**EXERCISE DIRECTIONS:**
Every line of the material below that holds the string "CIRCLE" should be copied.

Start of RECORD SET

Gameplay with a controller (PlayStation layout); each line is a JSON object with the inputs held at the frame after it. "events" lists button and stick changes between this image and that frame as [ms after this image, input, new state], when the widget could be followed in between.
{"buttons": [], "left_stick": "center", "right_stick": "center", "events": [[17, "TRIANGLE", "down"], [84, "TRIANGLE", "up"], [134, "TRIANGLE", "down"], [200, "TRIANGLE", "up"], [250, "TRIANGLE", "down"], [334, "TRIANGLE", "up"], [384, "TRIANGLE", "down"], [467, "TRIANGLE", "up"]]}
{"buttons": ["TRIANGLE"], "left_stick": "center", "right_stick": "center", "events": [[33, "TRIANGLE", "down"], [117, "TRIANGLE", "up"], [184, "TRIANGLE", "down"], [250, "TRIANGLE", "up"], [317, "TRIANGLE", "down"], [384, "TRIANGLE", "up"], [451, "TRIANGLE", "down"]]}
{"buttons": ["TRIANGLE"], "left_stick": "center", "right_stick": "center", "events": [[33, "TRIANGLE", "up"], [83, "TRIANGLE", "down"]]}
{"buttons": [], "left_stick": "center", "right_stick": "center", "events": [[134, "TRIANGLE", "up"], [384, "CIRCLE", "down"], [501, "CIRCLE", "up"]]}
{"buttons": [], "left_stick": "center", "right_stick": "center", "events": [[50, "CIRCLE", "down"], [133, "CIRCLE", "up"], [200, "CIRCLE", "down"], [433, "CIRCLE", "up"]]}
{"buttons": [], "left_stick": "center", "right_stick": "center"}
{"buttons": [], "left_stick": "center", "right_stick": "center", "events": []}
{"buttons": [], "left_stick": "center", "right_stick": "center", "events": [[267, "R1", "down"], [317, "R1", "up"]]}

End of RECORD SET

**SOLUTION FOR THIS TASK:**
{"buttons": [], "left_stick": "center", "right_stick": "center", "events": [[134, "TRIANGLE", "up"], [384, "CIRCLE", "down"], [501, "CIRCLE", "up"]]}
{"buttons": [], "left_stick": "center", "right_stick": "center", "events": [[50, "CIRCLE", "down"], [133, "CIRCLE", "up"], [200, "CIRCLE", "down"], [433, "CIRCLE", "up"]]}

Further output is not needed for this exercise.